**What this task involves**
Where the string "Corrençon" occurs in a line of the data below, that line should be copied.

**Exercise input**

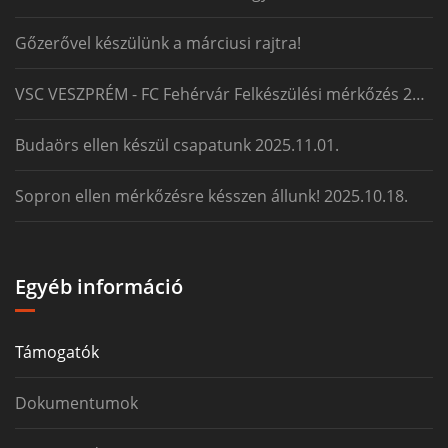
Gőzerővel készülünk a márciusi rajtra!
VSC VESZPRÉM - FC Fehérvár Felkészülési mérkőzés 2026.01.24
Budaörs ellen készül csapatunk 2025.11.01.
Sopron ellen mérkőzésre késszen állunk! 2025.10.18.
Egyéb információ
Támogatók
Dokumentumok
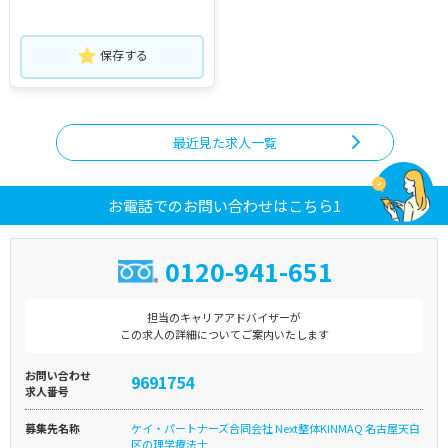
保存する
最近見た求人一覧
お電話でのお問い合わせはこちら1
0120-941-651
担当のキャリアアドバイザーが
この求人の詳細についてご案内いたします
お問い合わせ
9691754
求人番号
募集先名称
ケイ・パートナーズ合同会社 Next整体KINMAQ 名古屋天白
区の理学療法士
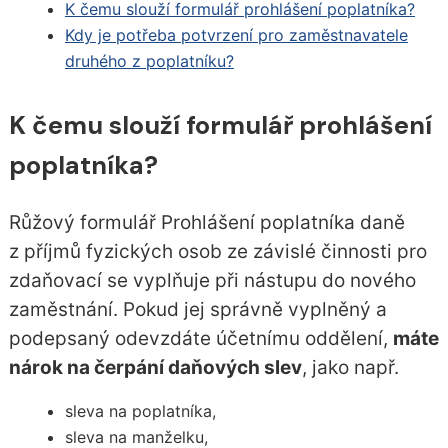
K čemu slouží formulář prohlášení poplatníka?
Kdy je potřeba potvrzení pro zaměstnavatele
druhého z poplatníku?
K čemu slouží formulář prohlášení
poplatníka?
Růžový formulář Prohlášení poplatníka daně
z příjmů fyzických osob ze závislé činnosti pro
zdaňovací se vyplňuje při nástupu do nového
zaměstnání. Pokud jej správně vyplněný a
podepsaný odevzdáte účetnímu oddělení,
máte
nárok na čerpání daňových slev
, jako např.
sleva na poplatníka,
sleva na manželku,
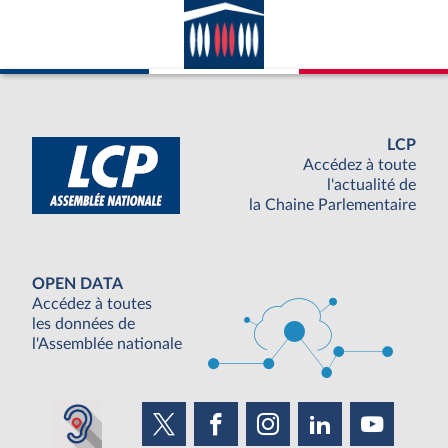
LCP
Accédez à toute
l'actualité de
la Chaine Parlementaire
OPEN DATA
Accédez à toutes
les données de
l'Assemblée nationale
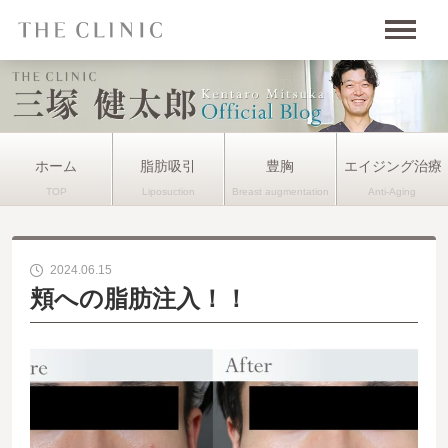
ホーム
脂肪吸引
豊胸
エイジング治療
2024.06.15
頬への脂肪注入！！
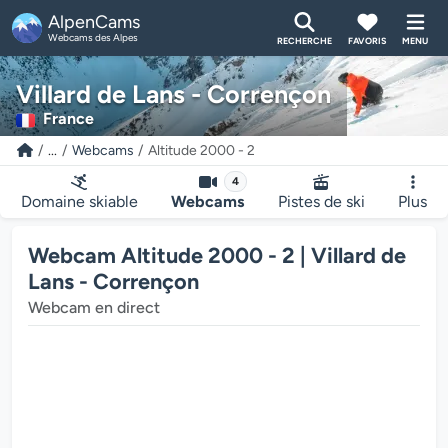
AlpenCams
Webcams des Alpes
RECHERCHE
FAVORIS
MENU
Villard de Lans - Corrençon
France
...
Webcams
Altitude 2000 - 2
4
Domaine skiable
Webcams
Pistes de ski
Plus
Webcam Altitude 2000 - 2 | Villard de
Lans - Corrençon
Webcam en direct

**Response to this task**
Villard de Lans - Corrençon
Lans - Corrençon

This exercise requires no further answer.